* **WHAT TO WORK ON**: Count how many of the lines below contain the string "Friday", with case counting, and give only the number.

* **SUPPLIED DATA**:
※ ※ ※

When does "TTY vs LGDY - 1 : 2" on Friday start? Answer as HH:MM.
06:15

※ ※ ※

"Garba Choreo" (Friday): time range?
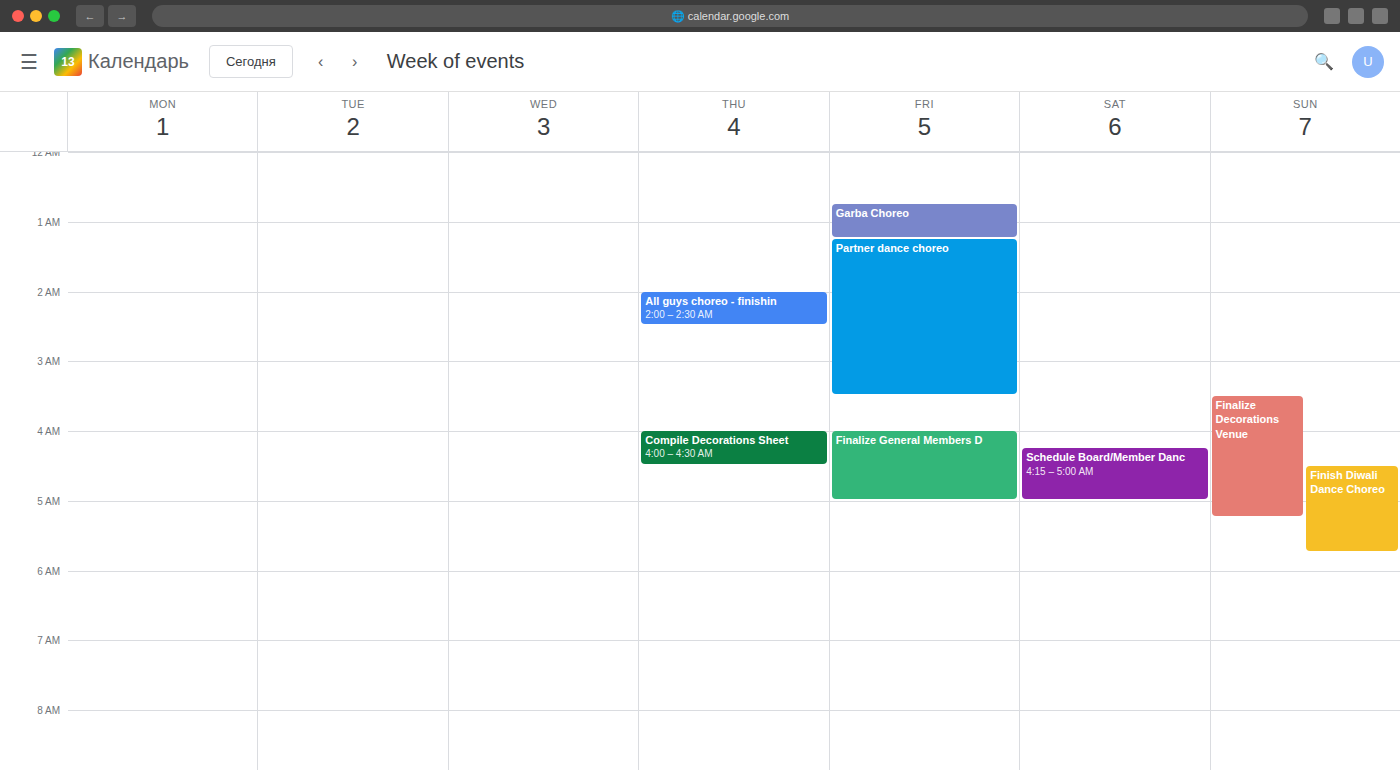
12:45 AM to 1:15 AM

※ ※ ※

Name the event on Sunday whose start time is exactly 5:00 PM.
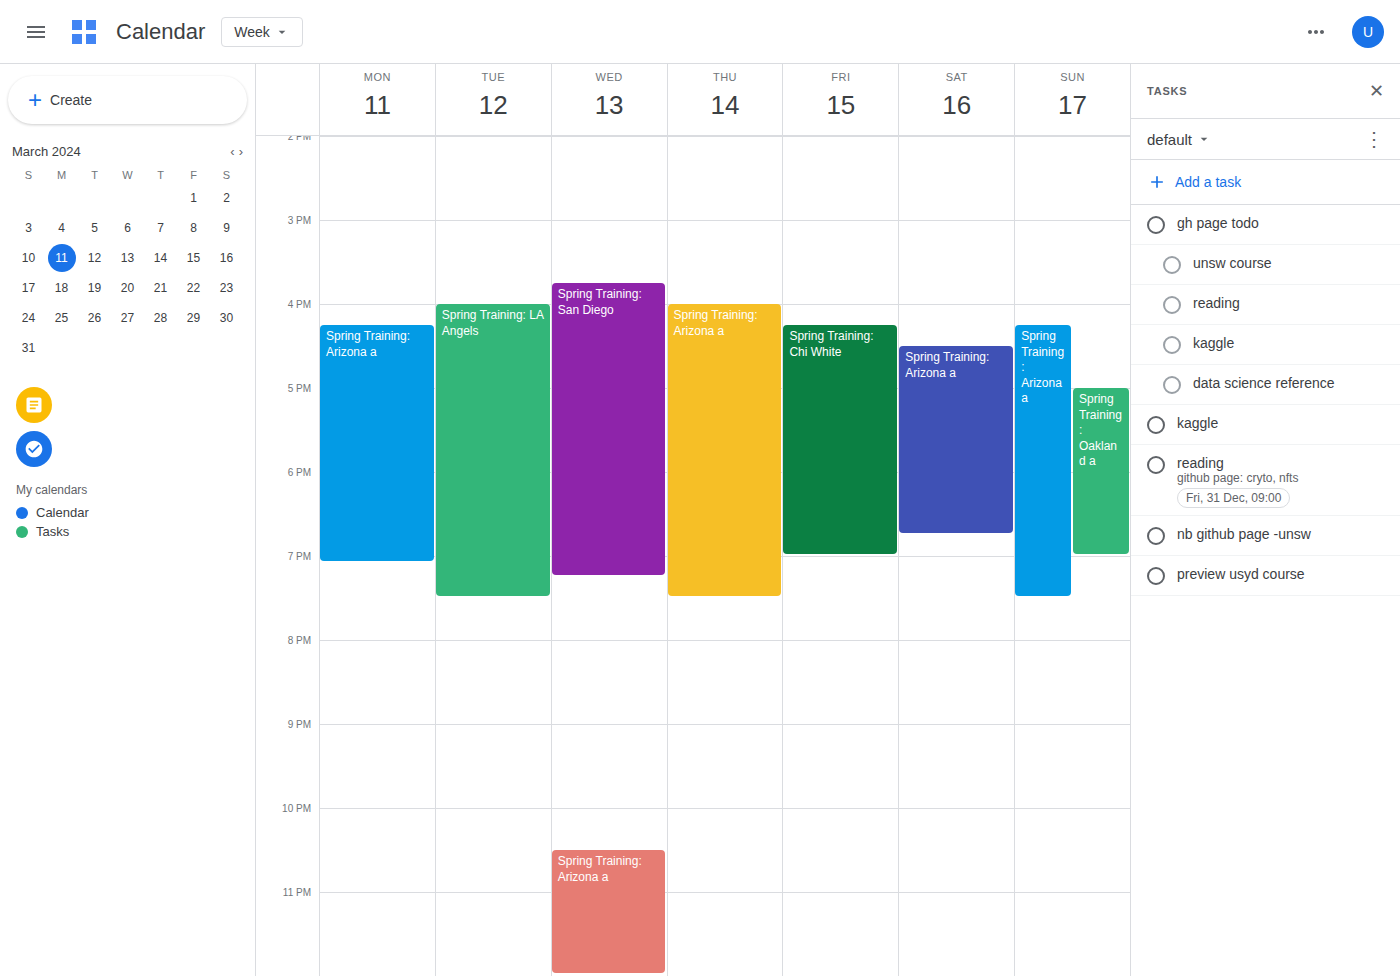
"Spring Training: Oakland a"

※ ※ ※

* **FULL OUTPUT**: 2